The top-level agent operates at L2-L3 (strategic planning, meta-reasoning). It spawns lower-level agents at L1 (task execution, page analysis). L0 behavior is handled by reactive hooks and rule-based guards that fire automatically without LLM involvement.
Not a metaphor
The virtual agent concept is not an analogy. When a supervisor agent spawns child agents, assigns them goals, monitors their progress, and synthesizes their results, it is literally implementing the meta-cognitive level of a single reasoning process distributed across multiple LLM instances. The children are the "hands" and the supervisor is the "executive function."
How This Differs from Other Frameworks¶
Most multi-agent frameworks model agents as independent actors that communicate via messages. Colony models a multi-agent system as the cognitive architecture of a single virtual agent, where:
- CrewAI assigns roles via system prompts. Colony assigns roles via composable capabilities with conscious and subconscious processes.

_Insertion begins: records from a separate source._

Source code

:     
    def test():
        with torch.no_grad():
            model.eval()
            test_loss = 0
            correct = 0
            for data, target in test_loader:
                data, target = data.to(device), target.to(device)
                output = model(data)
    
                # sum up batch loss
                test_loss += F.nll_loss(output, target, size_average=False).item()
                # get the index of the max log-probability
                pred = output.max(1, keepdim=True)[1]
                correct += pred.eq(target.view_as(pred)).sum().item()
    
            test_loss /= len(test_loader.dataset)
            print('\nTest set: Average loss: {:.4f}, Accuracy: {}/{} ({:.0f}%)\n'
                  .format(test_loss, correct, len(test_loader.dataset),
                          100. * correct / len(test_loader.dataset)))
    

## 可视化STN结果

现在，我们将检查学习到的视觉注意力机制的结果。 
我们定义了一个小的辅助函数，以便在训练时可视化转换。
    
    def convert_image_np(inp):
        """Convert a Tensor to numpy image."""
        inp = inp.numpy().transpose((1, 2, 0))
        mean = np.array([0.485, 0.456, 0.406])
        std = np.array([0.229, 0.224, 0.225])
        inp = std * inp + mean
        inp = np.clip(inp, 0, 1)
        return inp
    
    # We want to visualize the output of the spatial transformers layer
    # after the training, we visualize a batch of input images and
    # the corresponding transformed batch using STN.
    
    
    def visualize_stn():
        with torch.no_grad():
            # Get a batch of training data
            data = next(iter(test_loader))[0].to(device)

- AutoGen uses conversation turns as the coordination mechanism. Colony uses policy-driven cognitive processes with blackboard-mediated state sharing.
- LangGraph encodes agent behavior as explicit state graphs. Colony lets the LLM planner synthesize control flow dynamically from available capabilities.
- MetaGPT prescribes Standard Operating Procedures. Colony provides policies with defaults that the LLM can override based on context.
The key difference: in Colony, the cognitive architecture is layered and introspectable. An agent can examine its own beliefs, goals, plans, confidence levels, and memory state -- and reason about whether to change them. This self-awareness is not bolted on; it emerges from the policy-based design where every cognitive process is a first-class, queryable component.